Jaruzelski’s Dream – Jazz Gawronski (CF 211)*****
Any album with a cover of the last communist leader of Poland sporting a topiary hat is a promise. It’s a deal between the musicians and the listeners that they are in for something unexpected. And just from the first few seconds of “The Mastella Variations”, the promise is delivered.
Jaruzelki’s Dream by Jazz Gawronski is a thoroughly modern sax, bass and drum trio outing that matches an unapologetically free approach to some joyous music. Blending elements from the tradition of free jazz (“The Mastella Variation”) to rock (“Sei Forte Papa”), brief glimpses of punz-jazz (“Zibboniek”) and sparing elements of nu-jazz (“Pimpin’ The Papamobile”), their uncluttered focused approach to the music is refreshing, challenging and quite fun. Clever uses of dynamics and rhytmic devices shake up the tunes, keeping them from getting repetitive, and allowing each musician ample space to create.

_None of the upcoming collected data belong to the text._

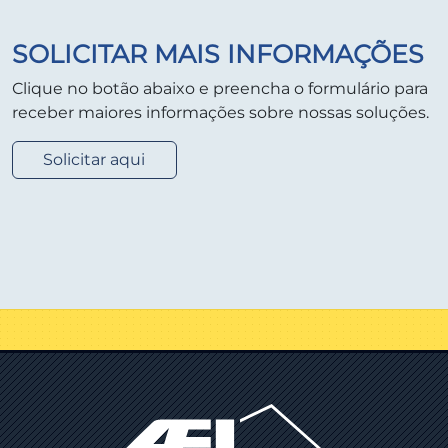
SOLICITAR MAIS INFORMAÇÕES
Clique no botão abaixo e preencha o formulário para
receber maiores informações sobre nossas soluções.
Solicitar aqui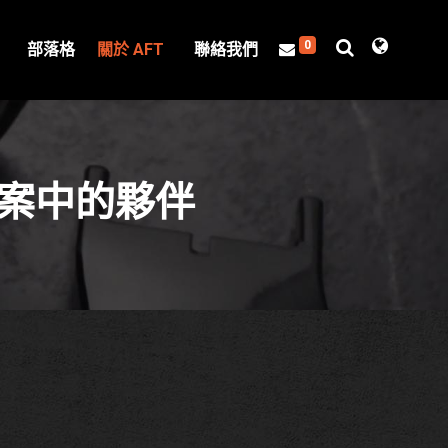
0
部落格
關於 AFT
聯絡我們
方案中的夥伴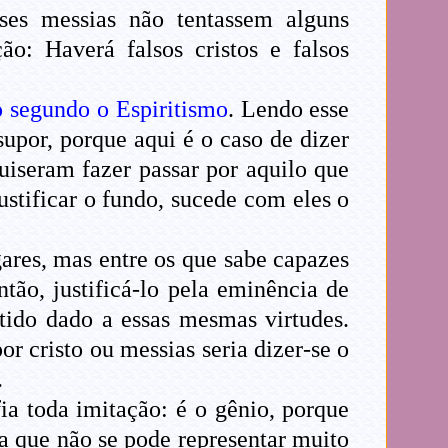
es messias não tentassem alguns
ão: Haverá falsos cristos e falsos
 segundo o Espiritismo
. Lendo esse
 supor, porque aqui é o caso de dizer
uiseram fazer passar por aquilo que
ustificar o fundo, sucede com eles o
ares, mas entre os que sabe capazes
ntão, justificá-lo pela eminência de
ntido dado a essas mesmas virtudes.
r cristo ou messias seria dizer-se o
.
ia toda imitação: é o gênio, porque
ia que não se pode representar muito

Piero Bittolo Bon’s alto sax is bright and clear, his well articulated never-ending melodic lines present ideas upon ideas, often seizing upon one, turning it around and examining it thoroughly, before tweaking it and moving on. Bassist Stefano Senni and drummer Francesco Cusa’s accompaniment is sharp, and whether they are supporting or taking the lead, the interplay is tight and precise, sometimes grounding the sax, sometime antagonizing it, but always spurring it on.
A quick trip to the Clean Feed site revealed that the trio has quite a pedigree between them. Hailing from northern Italy, they have played individually with Anthony Braxton, Stefano Bollani, Tom Harrell, Eddie Henderson, Chris Speed, Tim Berne, Elliot Sharp, Paolo Fresu among many others.
If I were to compare the competence, energy and freshness of the album — and though they differ greatly in many ways too — I would think that perhaps Jon Irabagon’s recent “Foxy” is fair game. Like Irabagon’s album there is also an extended joke through the song titles and packaging. Though I’m not up enough on Eastern European history and culture to get what I have to assume are puns and plays on words, the albums humor and sarcasm comes through well enough in the songs. At the same time there is also great reverence and respect for the music, which makes for some good clean fun. For example, Polonium 210, a radioactive material first discovered in Poland, is used to title a sophisticated and melodic tune featuring outstanding bass and drum dialog.
This is album is a real treat, it’s accessible, melodic, energetic and demanding enough to keep you listening over and over again. This is my first five star rating.